+++ Exercise material
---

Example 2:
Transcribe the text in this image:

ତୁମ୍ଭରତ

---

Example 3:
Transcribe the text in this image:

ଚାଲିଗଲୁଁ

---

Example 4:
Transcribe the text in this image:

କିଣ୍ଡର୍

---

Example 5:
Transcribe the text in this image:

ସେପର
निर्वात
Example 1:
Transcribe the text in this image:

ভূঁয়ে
++++++
*Task item*
Would you write down every record again, exactly?

*Output of the exercise*
---

Example 2:
Transcribe the text in this image:

ତୁମ୍ଭରତ

---

Example 3:
Transcribe the text in this image:

ଚାଲିଗଲୁଁ

---

Example 4:
Transcribe the text in this image:

କିଣ୍ଡର୍

---

Example 5:
Transcribe the text in this image:

ସେପର
निर्वात
Example 1:
Transcribe the text in this image:

ভূঁয়ে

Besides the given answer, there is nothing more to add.